The benchmark FCPO April contract surged RM46 or 1.49 per cent to close at RM3,131 per tonne on Friday from
RM3,085 per tonne last Friday. The trading range for the week was from RM3,100 to RM3,162.
Total volume traded for the week amounted to 70,013 contracts, down 13,623 contracts from the previous week.
The open interest as at Thursday increased to 116,457 contracts from 111,281 contracts the previous Thursday.
The Malaysian Palm Oil Board (MPOB) released its monthly reports on Malaysian palm oils supply and demand
for January 2012 on Friday with palm oil stocks continued to decline to 2.008 million tonnes from 2.058 million
tonnes the previous month as the drop in production outpaced the fall in exports demand.

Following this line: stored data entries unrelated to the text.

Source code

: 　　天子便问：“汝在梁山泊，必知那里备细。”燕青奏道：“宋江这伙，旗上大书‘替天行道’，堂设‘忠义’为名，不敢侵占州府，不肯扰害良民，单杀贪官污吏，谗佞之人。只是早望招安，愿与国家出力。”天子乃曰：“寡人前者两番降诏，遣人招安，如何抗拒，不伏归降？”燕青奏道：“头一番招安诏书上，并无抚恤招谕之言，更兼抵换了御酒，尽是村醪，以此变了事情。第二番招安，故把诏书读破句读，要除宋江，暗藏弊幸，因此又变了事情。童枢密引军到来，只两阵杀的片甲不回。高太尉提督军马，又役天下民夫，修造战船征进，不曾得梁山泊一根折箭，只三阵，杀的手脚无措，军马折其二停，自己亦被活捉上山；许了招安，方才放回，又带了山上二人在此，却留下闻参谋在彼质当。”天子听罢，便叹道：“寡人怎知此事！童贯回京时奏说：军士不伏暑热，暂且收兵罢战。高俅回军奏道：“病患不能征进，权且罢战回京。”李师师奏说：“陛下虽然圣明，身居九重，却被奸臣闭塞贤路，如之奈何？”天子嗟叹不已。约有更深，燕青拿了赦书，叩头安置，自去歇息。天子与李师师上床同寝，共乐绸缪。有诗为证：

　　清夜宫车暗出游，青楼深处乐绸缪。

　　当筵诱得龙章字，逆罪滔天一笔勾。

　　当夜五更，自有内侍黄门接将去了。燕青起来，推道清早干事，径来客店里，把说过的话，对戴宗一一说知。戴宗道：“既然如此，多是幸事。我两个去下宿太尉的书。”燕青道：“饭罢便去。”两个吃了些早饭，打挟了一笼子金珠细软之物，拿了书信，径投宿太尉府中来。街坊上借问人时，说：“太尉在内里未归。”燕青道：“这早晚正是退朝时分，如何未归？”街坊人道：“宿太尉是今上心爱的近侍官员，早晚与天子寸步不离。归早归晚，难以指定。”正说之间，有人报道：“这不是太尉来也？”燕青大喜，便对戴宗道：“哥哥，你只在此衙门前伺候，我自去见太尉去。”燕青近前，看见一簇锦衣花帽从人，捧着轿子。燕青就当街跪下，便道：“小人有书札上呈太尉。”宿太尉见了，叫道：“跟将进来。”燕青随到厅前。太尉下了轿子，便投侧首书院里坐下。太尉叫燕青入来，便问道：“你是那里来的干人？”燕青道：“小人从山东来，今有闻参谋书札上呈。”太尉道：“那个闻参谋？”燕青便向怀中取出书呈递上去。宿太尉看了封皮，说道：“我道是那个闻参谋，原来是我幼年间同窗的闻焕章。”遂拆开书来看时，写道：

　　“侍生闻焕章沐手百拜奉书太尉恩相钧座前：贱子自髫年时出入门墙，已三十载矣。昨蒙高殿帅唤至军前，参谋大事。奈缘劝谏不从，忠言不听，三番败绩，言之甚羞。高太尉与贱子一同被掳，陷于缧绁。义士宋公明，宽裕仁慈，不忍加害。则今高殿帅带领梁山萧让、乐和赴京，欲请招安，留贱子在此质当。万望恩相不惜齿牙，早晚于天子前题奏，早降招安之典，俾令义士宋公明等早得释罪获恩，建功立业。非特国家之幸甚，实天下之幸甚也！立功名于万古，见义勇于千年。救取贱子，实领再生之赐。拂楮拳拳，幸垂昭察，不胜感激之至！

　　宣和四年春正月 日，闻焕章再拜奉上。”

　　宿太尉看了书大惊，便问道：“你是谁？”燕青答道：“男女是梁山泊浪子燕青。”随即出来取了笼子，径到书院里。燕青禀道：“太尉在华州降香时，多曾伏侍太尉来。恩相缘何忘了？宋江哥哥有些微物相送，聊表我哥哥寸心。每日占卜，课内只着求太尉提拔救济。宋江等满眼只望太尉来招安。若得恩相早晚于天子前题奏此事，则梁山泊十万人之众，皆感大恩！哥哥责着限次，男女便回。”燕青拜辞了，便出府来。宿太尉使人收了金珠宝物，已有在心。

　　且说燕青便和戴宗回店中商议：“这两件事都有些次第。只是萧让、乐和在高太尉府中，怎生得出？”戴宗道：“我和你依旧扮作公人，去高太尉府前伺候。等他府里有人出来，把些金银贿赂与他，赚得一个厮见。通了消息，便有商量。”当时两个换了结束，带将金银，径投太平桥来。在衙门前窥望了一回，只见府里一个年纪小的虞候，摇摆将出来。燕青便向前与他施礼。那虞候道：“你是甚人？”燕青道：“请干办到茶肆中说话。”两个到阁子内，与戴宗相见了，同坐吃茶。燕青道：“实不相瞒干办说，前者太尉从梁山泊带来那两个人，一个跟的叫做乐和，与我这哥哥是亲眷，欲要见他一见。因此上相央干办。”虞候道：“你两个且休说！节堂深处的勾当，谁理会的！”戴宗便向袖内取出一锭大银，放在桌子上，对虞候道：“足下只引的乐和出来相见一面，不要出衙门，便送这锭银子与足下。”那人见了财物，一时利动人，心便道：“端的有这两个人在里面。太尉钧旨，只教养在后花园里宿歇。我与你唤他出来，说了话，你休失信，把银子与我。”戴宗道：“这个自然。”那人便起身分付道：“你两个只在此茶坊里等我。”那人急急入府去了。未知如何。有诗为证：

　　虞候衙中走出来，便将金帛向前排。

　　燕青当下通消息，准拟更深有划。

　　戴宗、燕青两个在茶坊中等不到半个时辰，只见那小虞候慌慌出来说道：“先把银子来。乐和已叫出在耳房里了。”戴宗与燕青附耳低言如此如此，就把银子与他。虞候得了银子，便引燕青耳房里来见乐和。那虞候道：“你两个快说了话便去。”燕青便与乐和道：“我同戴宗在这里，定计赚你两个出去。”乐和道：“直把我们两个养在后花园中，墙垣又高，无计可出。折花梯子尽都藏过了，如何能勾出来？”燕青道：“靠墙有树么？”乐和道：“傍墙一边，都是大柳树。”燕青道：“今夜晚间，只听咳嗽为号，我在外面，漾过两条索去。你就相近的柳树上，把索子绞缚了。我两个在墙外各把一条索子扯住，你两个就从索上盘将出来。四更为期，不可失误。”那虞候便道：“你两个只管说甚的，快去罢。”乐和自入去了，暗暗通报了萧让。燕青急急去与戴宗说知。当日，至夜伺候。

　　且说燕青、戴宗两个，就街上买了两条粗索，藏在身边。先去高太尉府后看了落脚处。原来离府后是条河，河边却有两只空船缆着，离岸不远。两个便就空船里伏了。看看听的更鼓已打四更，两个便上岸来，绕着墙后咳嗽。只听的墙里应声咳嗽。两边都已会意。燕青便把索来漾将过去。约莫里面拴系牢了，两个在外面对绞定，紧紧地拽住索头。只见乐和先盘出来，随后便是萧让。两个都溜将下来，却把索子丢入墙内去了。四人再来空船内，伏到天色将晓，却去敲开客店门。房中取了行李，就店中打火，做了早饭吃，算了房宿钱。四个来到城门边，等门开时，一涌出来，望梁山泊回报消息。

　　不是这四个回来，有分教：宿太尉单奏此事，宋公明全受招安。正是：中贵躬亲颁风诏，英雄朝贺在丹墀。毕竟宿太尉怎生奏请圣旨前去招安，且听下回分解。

The stocks level nearly hit the Reuters poll estimation of 1.995 million tonnes. The exports in January fell 13.17
per cent to 1.381 million tonnes while the palm oil production slumped 13.86 per cent to 1.287 million tonnes.
US Department of Agriculture (USDA) released a slightly bearish monthly report on soybean supply and demand
on Thursday with soybean ending stocks remained at 275 million bushels from the previous report. The ending
stocks figure was slightly above the average market expectation of 273 million bushels.
Most traders expected the soybean supplies would be cut a little bit lower due to yield loss in South American
soybean crop caused by prolonged drought in the past few months. The USDA reports disappointed some
traders again which prompted them to take profit and pull out some weather risk premium on the grain prices.
Meanwhile, some weather forecast reported dry weather would return to Brazil this coming week and limited rains
would be seen the following week. However, widespread rains were expected in Argentina next week which
would ease the crop stress concern.
Cargo surveyor ITS released the palm oil export figures for the period of February 1 to 10 on Friday at 342,982
tonnes, a drop of 7.71 per cent while another surveyor SGS at 337,618 tonnes, a decrease of 4.3 per cent from
the same period last month.
The Malaysian government finally released the tax-free crude palm oil export quotas to the producers this week
after delaying for weeks. This move would be able to push the exports for crude palm oil higher in February.
However, the tax-free export quotas of three million tonnes in 2012 was less than the 3.6 million tonnes issued in
2011.
Technical View
The benchmark April contract rebounded this week to hit the resistance level of the downtrend channel. Palm oil
prices were seen struggling to push higher after no bullish surprise from the monthly reports released. We would
expect the price to drift lower to cover the gap of RM3,085 to RM3,100 this coming week and probably to test the
support level of the channel if there is no further news to boost the market up.
Resistance would be pegged at RM3,150 and RM3,270 while support was set at RM3,000.